Another echocardiographic parameter used to estimate the volume status is S’ using TDI. Not only is this an easy-to-determinate parameter, but also one that is effective and reproducible for assessing systolic right ventricular function. ²² , ²³ The standard value for S’ is > 10 cm/s. ²² , ²³ Wahl et al. compared the routine assessment of S’ using pulsed-wave TDI with cardiac magnetic resonance as a reference method in 254 individuals and observed a linear correlation between right ventricular ejection fraction (RVEF) and S’. Wahl et al. ²⁴ identified an S’ cutoff value of 12 cm/s for patients with normal ejection fraction (EF; > 50%) with 81% sensitivity and 68% specificity, and a threshold of S’ < 9 cm/s for patients with severely reduced RVEF (< 30%) with 82% sensitivity and 86% specificity. Further studies with invasive hemodynamic measurements could also prove that the tricuspid annulus tissue Doppler strongly correlates with RV contractility. ²¹ , ²⁵

Changes in cardiac contractility, as provoked by increasing preload after PLR, should cause increasing tissue Doppler measurement values; however, data regarding the relationship between volume expansion and peak systolic myocardial velocity derived from the lateral tricuspid annulus are rare. This study examined the changes in S’ after PLR and detected a significant increase from the baseline with a mean of 2.154 cm/s (15.67%, SE = 1.656–2.661, p < 0.0001).
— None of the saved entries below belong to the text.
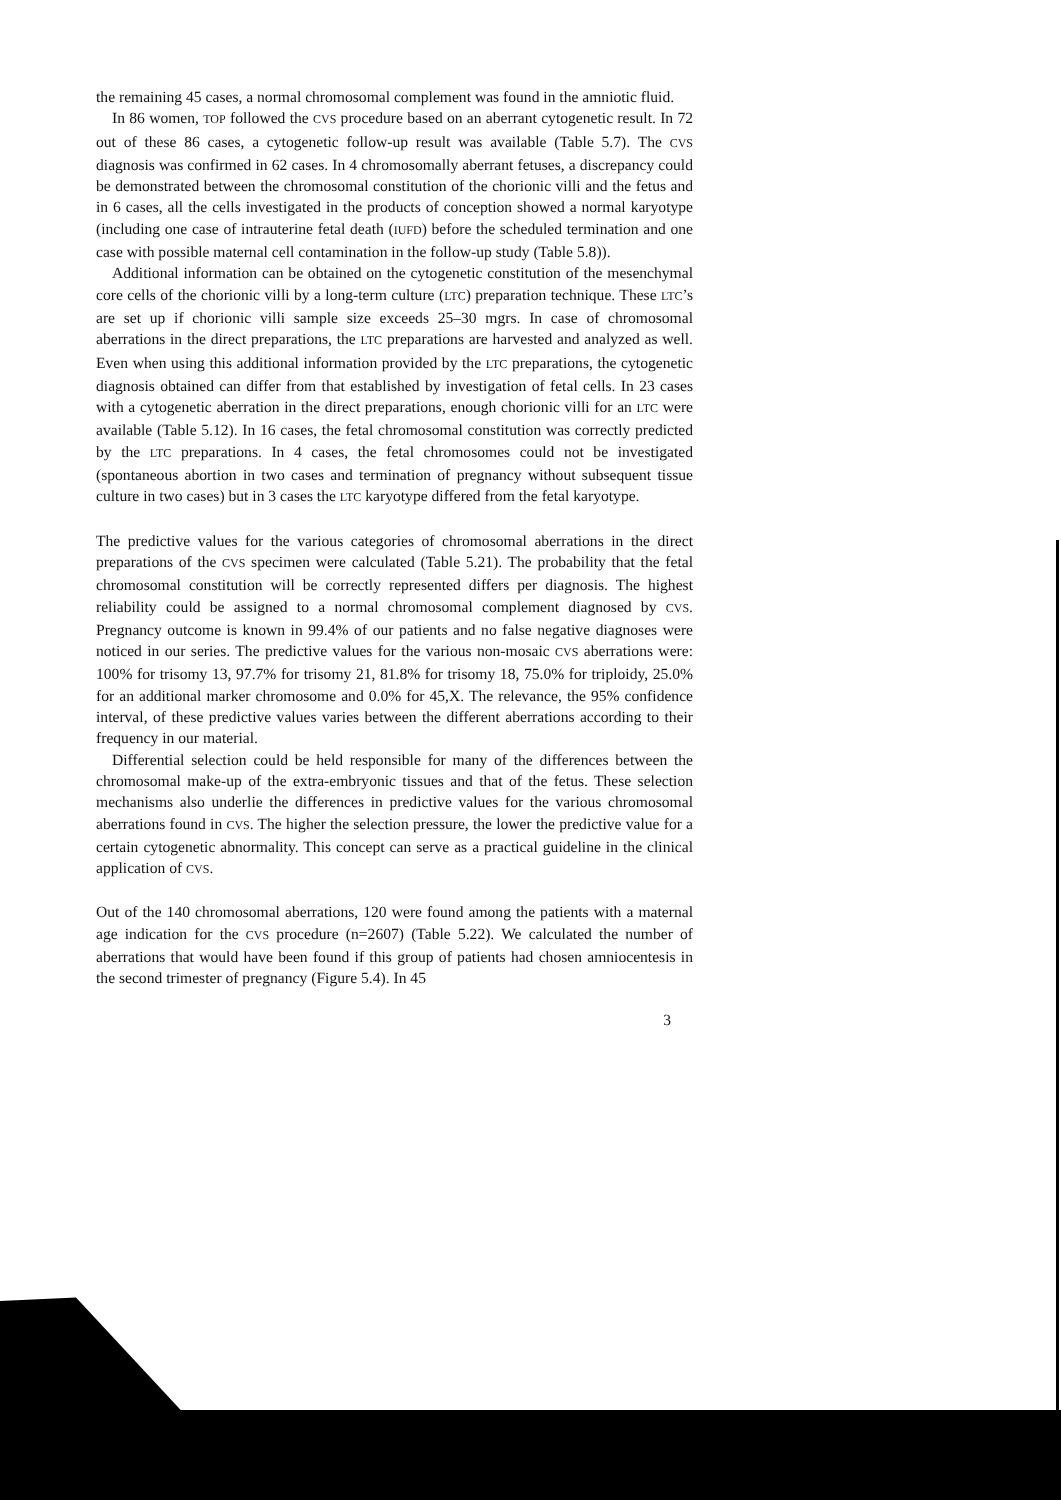the remaining 45 cases, a normal chromosomal complement was found in the amniotic fluid.
In 86 women, TOP followed the CVS procedure based on an aberrant cytogenetic result. In 72 out of these 86 cases, a cytogenetic follow-up result was available (Table 5.7). The CVS diagnosis was confirmed in 62 cases. In 4 chromosomally aberrant fetuses, a discrepancy could be demonstrated between the chromosomal constitution of the chorionic villi and the fetus and in 6 cases, all the cells investigated in the products of conception showed a normal karyotype (including one case of intrauterine fetal death (IUFD) before the scheduled termination and one case with possible maternal cell contamination in the follow-up study (Table 5.8)).
Additional information can be obtained on the cytogenetic constitution of the mesenchymal core cells of the chorionic villi by a long-term culture (LTC) preparation technique. These LTC’s are set up if chorionic villi sample size exceeds 25–30 mgrs. In case of chromosomal aberrations in the direct preparations, the LTC preparations are harvested and analyzed as well. Even when using this additional information provided by the LTC preparations, the cytogenetic diagnosis obtained can differ from that established by investigation of fetal cells. In 23 cases with a cytogenetic aberration in the direct preparations, enough chorionic villi for an LTC were available (Table 5.12). In 16 cases, the fetal chromosomal constitution was correctly predicted by the LTC preparations. In 4 cases, the fetal chromosomes could not be investigated (spontaneous abortion in two cases and termination of pregnancy without subsequent tissue culture in two cases) but in 3 cases the LTC karyotype differed from the fetal karyotype.
The predictive values for the various categories of chromosomal aberrations in the direct preparations of the CVS specimen were calculated (Table 5.21). The probability that the fetal chromosomal constitution will be correctly represented differs per diagnosis. The highest reliability could be assigned to a normal chromosomal complement diagnosed by CVS. Pregnancy outcome is known in 99.4% of our patients and no false negative diagnoses were noticed in our series. The predictive values for the various non-mosaic CVS aberrations were: 100% for trisomy 13, 97.7% for trisomy 21, 81.8% for trisomy 18, 75.0% for triploidy, 25.0% for an additional marker chromosome and 0.0% for 45,X. The relevance, the 95% confidence interval, of these predictive values varies between the different aberrations according to their frequency in our material.
Differential selection could be held responsible for many of the differences between the chromosomal make-up of the extra-embryonic tissues and that of the fetus. These selection mechanisms also underlie the differences in predictive values for the various chromosomal aberrations found in CVS. The higher the selection pressure, the lower the predictive value for a certain cytogenetic abnormality. This concept can serve as a practical guideline in the clinical application of CVS.
Out of the 140 chromosomal aberrations, 120 were found among the patients with a maternal age indication for the CVS procedure (n=2607) (Table 5.22). We calculated the number of aberrations that would have been found if this group of patients had chosen amniocentesis in the second trimester of pregnancy (Figure 5.4). In 45
3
The results of this study clearly demonstrate the effects of PLR on CO and S’ in healthy volunteers and suggest that this technique is a valuable test for identifying volume responsiveness in hypotensive adults. The echocardiographic assessment of CO requires at least two views from different image planes with a corresponding calculation, which may cost precious time in the treatment of unstable patients. Potential heart rate variation in the meantime may also affect the method. As the situation in an ED requires immediate action and valid results, the S’ method is preferred.

How far other mechanisms, such as baroreflex activation, stimulation of the cardiopulmonary reflex, and sympathetic activation due to PLR, can contribute to the hemodynamic effects is disputed; however, this study found no statistical difference between the vital signs before and after PLR. ²⁶ Furthermore, confounding factors such as pain, coughing, or discomfort may provoke adrenergic stimulation and result in misinterpretation of the CO change, ¹⁸ therefore, the precise performance of PLR is indispensable.

Limitations

The first limitation of this study is its small sample size. Although the power analysis predicted a sample size of 28 and the study was conducted with 57 volunteers, a greater sample size would help strengthen the results. The study population also only consisted of healthy volunteers; however, it should be noted that hypotensive patients in an ED frequently present with complex clinical findings (i.e. heart failure or heart valve disease). These additional clinical findings have severe hemodynamic effects on different pathological mechanisms and physiological responses (i.e. baroreflex or sympathetic activation) and may limit the application of the test on these patients. This should be the subject of further analyses.

The second limitation is, our findings in this study are not tested in the really sick and hypotensive patients to assess the validity and reliability. This issue can be a topic for a further study.

The third limitation is that, all the measurements are made by one EP who is experienced in bedside ultrasound. Measuring the CO and S’ require expertise of bedside point-of-care ultrasound. It may be not easy for the general EP to acquire the required bedside ultrasound skills. We cannot comment about interrater variability because we had one operator made all the measurements but, interrater variance can be high because these measurements are operator-dependant. There is no standard way to determine the qualification of an EP to make these measurements too.

Conclusion

Despite its limitations, this study has demonstrated the concordance of rise in CO with S’ change by PLR in healthy subjects. Further studies are needed to validate the use of S’ values in critically ill subjects.